Records from a collection:
%%

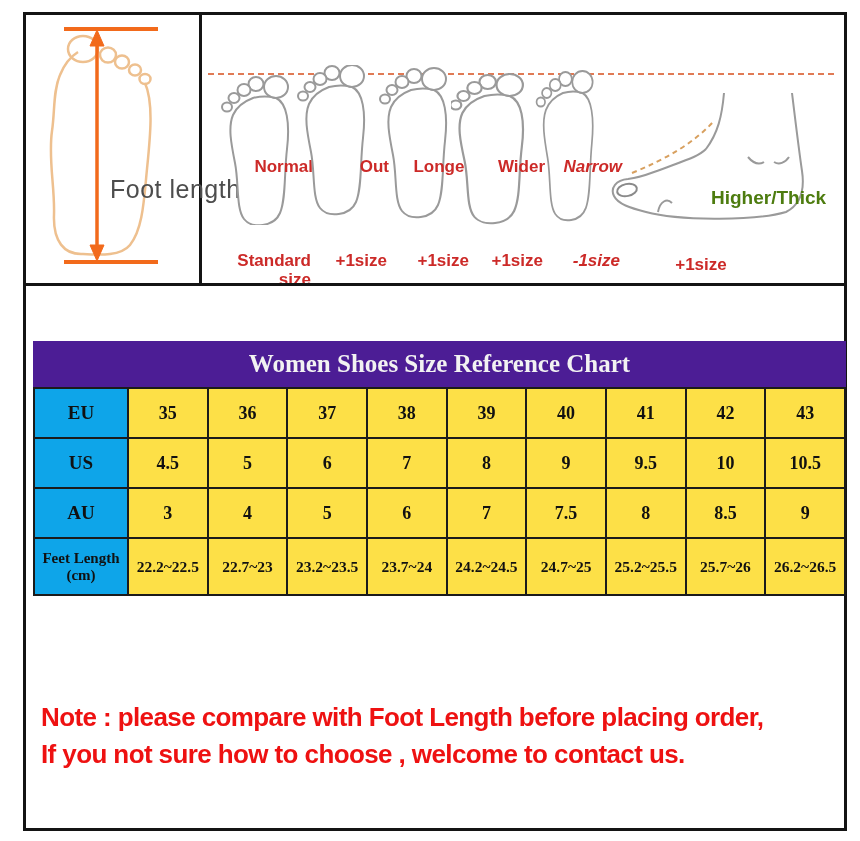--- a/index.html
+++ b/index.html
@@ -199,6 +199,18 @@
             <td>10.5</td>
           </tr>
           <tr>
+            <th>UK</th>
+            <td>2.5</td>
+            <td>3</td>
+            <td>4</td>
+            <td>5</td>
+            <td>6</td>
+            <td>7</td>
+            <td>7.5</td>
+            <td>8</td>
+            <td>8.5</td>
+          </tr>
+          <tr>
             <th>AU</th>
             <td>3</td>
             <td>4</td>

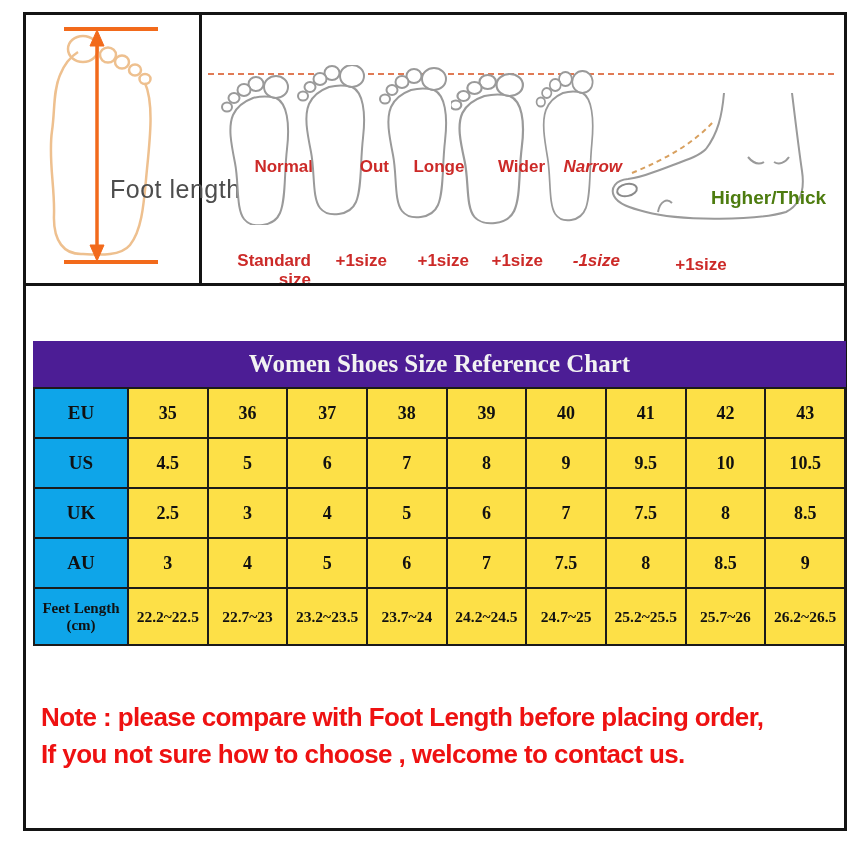--- a/index.html
+++ b/index.html
@@ -240,7 +240,6 @@
 
   <div class="note">
     <div>Note : please compare with Foot Length before placing order,</div>
-    <div>If you not sure how to choose , welcome to contact us.</div>
   </div>
 
 </div>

%%

The lines to be transcribed are those from the first line of the data above through the line holding "<div>Note : please", inclusive; copy them exactly and only, leaving out the pictures.

▶ _Answer for the task_:
--- a/index.html
+++ b/index.html
@@ -199,6 +199,18 @@
             <td>10.5</td>
           </tr>
           <tr>
+            <th>UK</th>
+            <td>2.5</td>
+            <td>3</td>
+            <td>4</td>
+            <td>5</td>
+            <td>6</td>
+            <td>7</td>
+            <td>7.5</td>
+            <td>8</td>
+            <td>8.5</td>
+          </tr>
+          <tr>
             <th>AU</th>
             <td>3</td>
             <td>4</td>

--- a/index.html
+++ b/index.html
@@ -240,7 +240,6 @@
 
   <div class="note">
     <div>Note : please compare with Foot Length before placing order,</div>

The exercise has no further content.